[SHORT TASK]: Transcribe the entries below word for word, leaving the pictures out of your copy.

── RECORDS FOR THIS EXERCISE

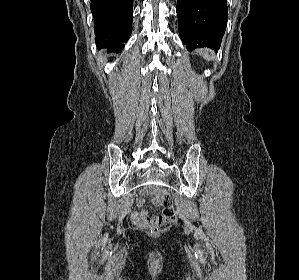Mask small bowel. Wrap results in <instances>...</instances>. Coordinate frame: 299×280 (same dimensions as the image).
<instances>
[{
    "instance_id": "small-bowel-1",
    "label": "small bowel",
    "mask_w": 299,
    "mask_h": 280,
    "mask_svg": "<svg viewBox=\"0 0 299 280\" xmlns=\"http://www.w3.org/2000/svg\"><path fill=\"white\" fill-rule=\"evenodd\" d=\"M144 200L140 198L137 202L138 206H141L143 204ZM131 218L134 222L146 226L148 222L150 221V218L147 217L145 212L135 210L131 213Z\"/></svg>"
}]
</instances>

────

[FINISHED TASK]:
Mask small bowel. Wrap results in <instances>...</instances>. Coordinate frame: 299×280 (same dimensions as the image).
<instances>
[{
    "instance_id": "small-bowel-1",
    "label": "small bowel",
    "mask_w": 299,
    "mask_h": 280,
    "mask_svg": "<svg viewBox=\"0 0 299 280\" xmlns=\"http://www.w3.org/2000/svg\"><path fill=\"white\" fill-rule=\"evenodd\" d=\"M144 200L140 198L137 202L138 206H141L143 204ZM131 218L134 222L146 226L148 222L150 221V218L147 217L145 212L135 210L131 213Z\"/></svg>"
}]
</instances>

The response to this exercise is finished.